Data Flow
This section explains the data model and how data flows during execution.
Data Model
The basic unit of data in an AQL job is a row. A row is a keyed array of primitive values.
The keys are called column names and are case-insensitive. The values can be of the following types:
- String
- Number (MS SQL NUMERIC types are returned as strings due to a Microsoft issue)
- Null
At this time, other types are not explicitly supported, although you may find that if using the same driver for data input and output, a particular driver may have wider type support than documented above.
Component Model
Every AQL DATA
, EXEC
, QUERY
, and TRANSFORM
block represents one or more sources, transforms, or destinations:
- A source is read-only
- A transform reads from a source and outputs to another transform or a destination
- A destination reads from a source or transform and has no output
Under normal (failure-free) operation, the component lifecycle is as follows:
- Compilation: the component options are parsed and the component is instantiated
- Scheduling: the component is included in a DAG and waits for any dependencies to complete
- Running: the component begins to pull data from its upstream source
- End-of-life: the component closes its own output channel, if it has one
Note that data is pulled from upstream components by downstream components, rather than pushed.
If any component encounters an error condition, the whole flow is immediately stopped and transactions in progress are rolled back.
Transaction Management
A transaction manager oversees all SQL destination components. In the majority of cases, it ensures atomicity accross SQL destinations, so either no statement is committed to any destination (including EXEC
s) or all statements are committed.
If a connection to a database drops between the time when a statement is executed and when the transaction is committed, but after any other statement has already been committed, then the transaction manager will proceed with the commit on other destinations, and so it is possible that the transaction may be committed in all databases except the one with the dropped connection. It is a very small window (normally <1s) in which atomicity is not guaranteed, and note that this is consistent with typical 2PC behavior (see eg Wikipedia article).
Should that case present itself in practice, the uncommitted transaction may block other queries from proceeding and a system administrator will need to manually commit it once network connectivity has been restored. For this reason it is recommended to create alerts based on errors that may appear in AQL logs.
Disabling Automatic Transaction Management
Warning: Please make sure you know what you're doing!

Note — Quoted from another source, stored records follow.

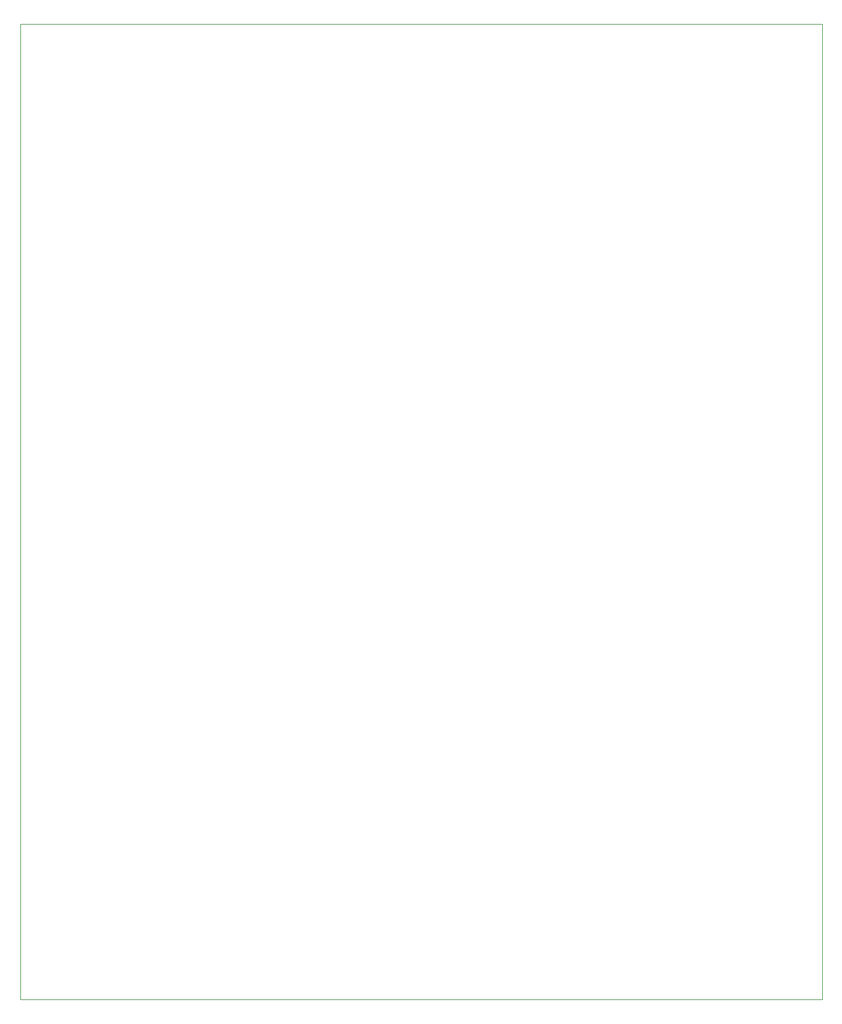
<source format=gbr>
%TF.GenerationSoftware,Altium Limited,Altium Designer,18.1.9 (240)*%
G04 Layer_Color=0*
%FSLAX26Y26*%
%MOIN*%
%TF.FileFunction,Profile,NP*%
%TF.Part,Single*%
G01*
G75*
%TA.AperFunction,Profile*%
%ADD130C,0.001000*%
D130*
X7700000Y1420000D02*
X12160000D01*
Y6840000D01*
X7700000D01*
Y1420000D01*
%TF.MD5,825a5ab3741f4761c7285c6fbd43f1e6*%
M02*

</source>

To disable the transaction manager for a single destination, set the option MANAGED_TRANSACTION
to 'False'.
To disable it for all destinations, set it using a CLI flag or SET MANAGED_TRANSACTION = 'False'
.
Batching Inserts
For certain SQL databases (eg. Microsoft Azure SQL Database) a large number of inserts per transaction is not supported. To set the batch size for SQL destinations, set MANAGED_TRANSACTION
to False and ROWS_PER_BATCH
to the number of rows per transaction.
Please note that disabling automatic transaction management is necessary to achieve this.